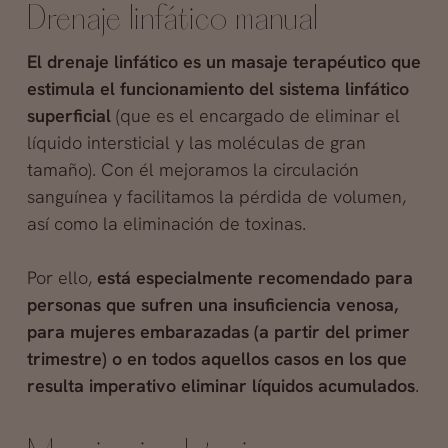
Drenaje linfático manual
El drenaje linfático es un masaje terapéutico que
estimula el funcionamiento del sistema linfático
superficial
(que es el encargado de eliminar el
líquido intersticial y las moléculas de gran
tamaño). Con él mejoramos la circulación
sanguínea y facilitamos la pérdida de volumen,
así como la eliminación de toxinas.
Por ello,
está especialmente recomendado para
personas que sufren una insuficiencia venosa,
para mujeres embarazadas (a partir del primer
trimestre) o en todos aquellos casos en los que
resulta imperativo eliminar líquidos acumulados
.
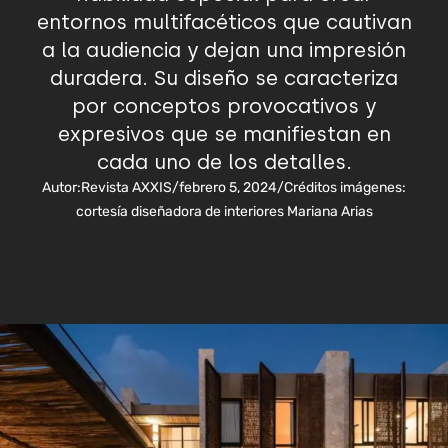
entornos multifacéticos que cautivan
a la audiencia y dejan una impresión
duradera. Su diseño se caracteriza
por conceptos provocativos y
expresivos que se manifiestan en
cada uno de los detalles.
Autor:
Revista AXXIS
/
febrero 5, 2024
/
Créditos imágenes:
cortesía diseñadora de interiores Mariana Arias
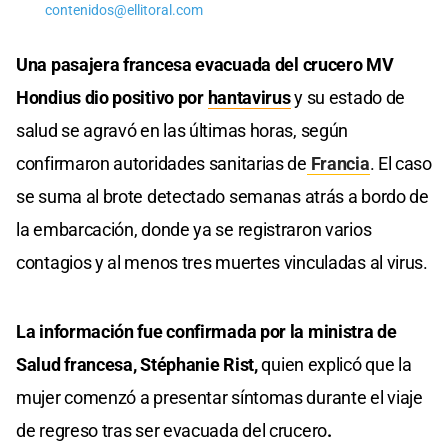
contenidos@ellitoral.com
Una pasajera francesa evacuada del crucero MV
Hondius dio positivo por
hantavirus
y su estado de
salud se agravó en las últimas horas, según
confirmaron autoridades sanitarias de
Francia
. El caso
se suma al brote detectado semanas atrás a bordo de
la embarcación, donde ya se registraron varios
contagios y al menos tres muertes vinculadas al virus.
La información fue confirmada por la ministra de
Salud francesa, Stéphanie Rist,
quien explicó que la
mujer comenzó a presentar síntomas durante el viaje
de regreso tras ser evacuada del crucero
.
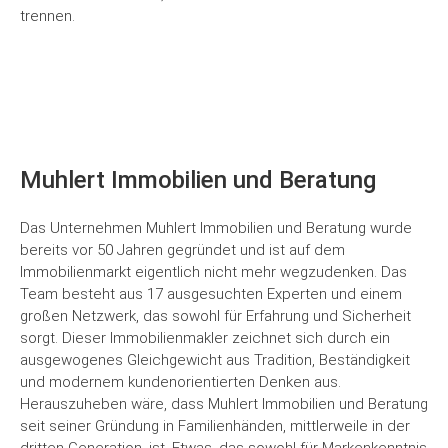
trennen.
Muhlert Immobilien und Beratung
Das Unternehmen Muhlert Immobilien und Beratung wurde
bereits vor 50 Jahren gegründet und ist auf dem
Immobilienmarkt eigentlich nicht mehr wegzudenken. Das
Team besteht aus 17 ausgesuchten Experten und einem
großen Netzwerk, das sowohl für Erfahrung und Sicherheit
sorgt. Dieser Immobilienmakler zeichnet sich durch ein
ausgewogenes Gleichgewicht aus Tradition, Beständigkeit
und modernem kundenorientierten Denken aus.
Herauszuheben wäre, dass Muhlert Immobilien und Beratung
seit seiner Gründung in Familienhänden, mittlerweile in der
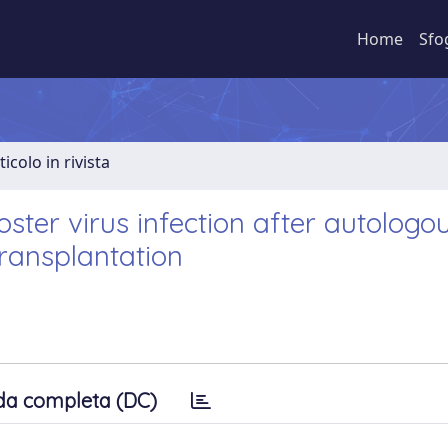
Home
Sfo
ticolo in rivista
oster virus infection after autologo
transplantation
da completa (DC)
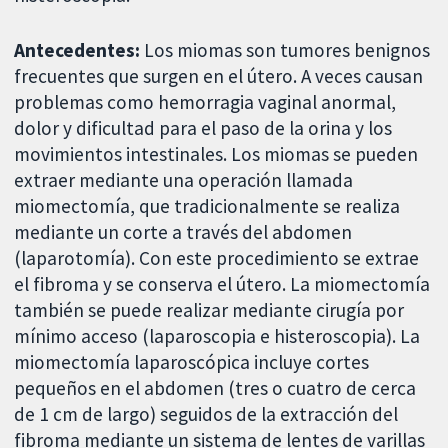
Antecedentes:
Los miomas son tumores benignos
frecuentes que surgen en el útero. A veces causan
problemas como hemorragia vaginal anormal,
dolor y dificultad para el paso de la orina y los
movimientos intestinales. Los miomas se pueden
extraer mediante una operación llamada
miomectomía, que tradicionalmente se realiza
mediante un corte a través del abdomen
(laparotomía). Con este procedimiento se extrae
el fibroma y se conserva el útero. La miomectomía
también se puede realizar mediante cirugía por
mínimo acceso (laparoscopia e histeroscopia). La
miomectomía laparoscópica incluye cortes
pequeños en el abdomen (tres o cuatro de cerca
de 1 cm de largo) seguidos de la extracción del
fibroma mediante un sistema de lentes de varillas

> What is being asked:
An exact copy is needed of the stretch above that opens with the line containing "Salud francesa, Stéphanie" and closes with the line containing "ausgewogenes Gleichgewicht aus"; the pictures are not part of it.

> Reply:
Salud francesa, Stéphanie Rist,
quien explicó que la
mujer comenzó a presentar síntomas durante el viaje
de regreso tras ser evacuada del crucero
.
trennen.
Muhlert Immobilien und Beratung
Das Unternehmen Muhlert Immobilien und Beratung wurde
bereits vor 50 Jahren gegründet und ist auf dem
Immobilienmarkt eigentlich nicht mehr wegzudenken. Das
Team besteht aus 17 ausgesuchten Experten und einem
großen Netzwerk, das sowohl für Erfahrung und Sicherheit
sorgt. Dieser Immobilienmakler zeichnet sich durch ein
ausgewogenes Gleichgewicht aus Tradition, Beständigkeit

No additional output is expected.